CONSEGNA A:
Nel testo sul film I giovani amanti, quale attrice interpreta Shauna?
CONSEGNA B:
Prosegui il testo sul film I giovani amanti a partire dalla sua ultima frase.

ESTRATTO DEL DOCUMENTO:

──────────────────────────────

Il riscatto fisico ed emotivo delle donne mature o molto mature, alla soglia della terza età o dentro di essa, è un tema ricorrente nel cinema degli ultimi anni, da quando il cambiamento dei costumi e delle percezioni ha acceso i fari sulla condizione della donna dopo la menopausa, sulla sua voglia e sul suo diritto a una piena vita affettiva ed erotica, consentendo alle attrici dopo i 60 di poter avere ruoli interessanti e di poter vivere il corpo e il sesso non più come un tabù sociale e artistico, ma come un valore da raccontare.

I giovani amanti lavora su questo tema in chiave sentimentale prima che esistenziale raccontando la storia di Shauna (Fanny Ardant), settantenne che dopo 15 anni ritrova Pierre (Melvil Poupaud), un medico di 30 anni più giovane col quale intesse una relazione sentimentale intensa, che porterà l’uomo a lasciare la famiglia per la donna. Il destino è ovviamente in agguato.

──────────────────────────────

Voci dei dati raccolti:
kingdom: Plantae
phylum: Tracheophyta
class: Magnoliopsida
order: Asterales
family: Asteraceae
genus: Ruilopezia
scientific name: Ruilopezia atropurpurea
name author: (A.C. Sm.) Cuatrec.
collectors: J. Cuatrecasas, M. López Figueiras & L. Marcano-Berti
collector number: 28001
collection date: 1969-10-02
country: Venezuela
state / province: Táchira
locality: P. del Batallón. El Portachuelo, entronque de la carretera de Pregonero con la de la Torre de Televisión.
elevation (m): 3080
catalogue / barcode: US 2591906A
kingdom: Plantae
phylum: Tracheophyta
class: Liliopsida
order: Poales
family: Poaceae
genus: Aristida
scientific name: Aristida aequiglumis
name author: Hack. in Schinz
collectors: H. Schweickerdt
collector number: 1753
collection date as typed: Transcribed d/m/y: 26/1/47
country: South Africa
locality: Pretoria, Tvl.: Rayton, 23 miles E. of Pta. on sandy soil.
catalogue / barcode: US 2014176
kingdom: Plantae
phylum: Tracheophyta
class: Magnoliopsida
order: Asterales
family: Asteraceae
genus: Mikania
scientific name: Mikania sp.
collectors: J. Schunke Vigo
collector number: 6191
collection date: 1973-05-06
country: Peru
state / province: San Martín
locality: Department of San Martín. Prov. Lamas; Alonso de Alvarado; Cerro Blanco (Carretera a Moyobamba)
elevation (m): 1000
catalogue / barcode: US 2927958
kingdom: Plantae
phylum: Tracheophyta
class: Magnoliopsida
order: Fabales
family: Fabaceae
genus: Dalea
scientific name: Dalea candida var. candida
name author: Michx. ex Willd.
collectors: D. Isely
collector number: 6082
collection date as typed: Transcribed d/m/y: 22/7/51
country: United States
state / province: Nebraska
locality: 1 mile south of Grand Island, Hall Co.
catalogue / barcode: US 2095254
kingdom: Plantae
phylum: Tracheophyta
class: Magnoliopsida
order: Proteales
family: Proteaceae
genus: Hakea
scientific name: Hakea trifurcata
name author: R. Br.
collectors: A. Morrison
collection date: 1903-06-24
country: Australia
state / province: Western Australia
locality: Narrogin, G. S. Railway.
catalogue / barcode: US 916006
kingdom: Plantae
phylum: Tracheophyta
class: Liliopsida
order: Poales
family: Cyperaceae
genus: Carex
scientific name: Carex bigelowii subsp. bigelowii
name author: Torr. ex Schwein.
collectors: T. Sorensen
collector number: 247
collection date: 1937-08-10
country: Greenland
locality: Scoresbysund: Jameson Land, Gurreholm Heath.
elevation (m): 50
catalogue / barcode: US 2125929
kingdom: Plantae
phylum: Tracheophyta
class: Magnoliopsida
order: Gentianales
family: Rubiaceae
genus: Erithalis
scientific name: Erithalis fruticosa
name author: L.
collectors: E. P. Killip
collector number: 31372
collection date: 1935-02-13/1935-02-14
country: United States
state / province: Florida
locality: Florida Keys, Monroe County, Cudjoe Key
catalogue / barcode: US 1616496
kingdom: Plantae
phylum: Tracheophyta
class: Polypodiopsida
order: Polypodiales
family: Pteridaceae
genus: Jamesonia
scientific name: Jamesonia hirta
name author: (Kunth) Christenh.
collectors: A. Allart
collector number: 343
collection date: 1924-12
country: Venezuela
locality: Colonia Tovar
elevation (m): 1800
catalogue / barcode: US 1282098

──────────────────────────────

SPAZIO RISPOSTA A:
Shauna è interpretata da Fanny Ardant.

SPAZIO RISPOSTA B:
Diretto da Carine Tardieu e scritto con Agnés de Sacy e Raphaële Moussafir a partire da un’idea della compianta Sòlveig Anspach, il film sembra quasi un omaggio al cinema vellutato di Claude Lelouch, al suo modo di rendere palpitanti i sottintesi del cuore e della psiche dei suoi personaggi.

Per buona parte del film è proprio sui non detti e sugli inciampi che Tardieu si sofferma, sui dettagli che rivelano qualcosa di nascosto dei personaggi e dei loro sentimenti. Un’attenzione alle piccole cose che diventano sempre più grandi e trascinanti e che permette alla regista e agli sceneggiatori di comporre una serie di ritratti sempre più credibili e complessi, da cui emerge forte il ritratto di Shauna, un ritratto sfumato e complesso, di una donna che non deve essere forte per essere meritevole di un film a lei dedicato, anzi che lavora sulle sue fragilità e incertezze per costruire un rapporto sentimentale né pazzo né comune, ma onesto e messo in scena con sincerità.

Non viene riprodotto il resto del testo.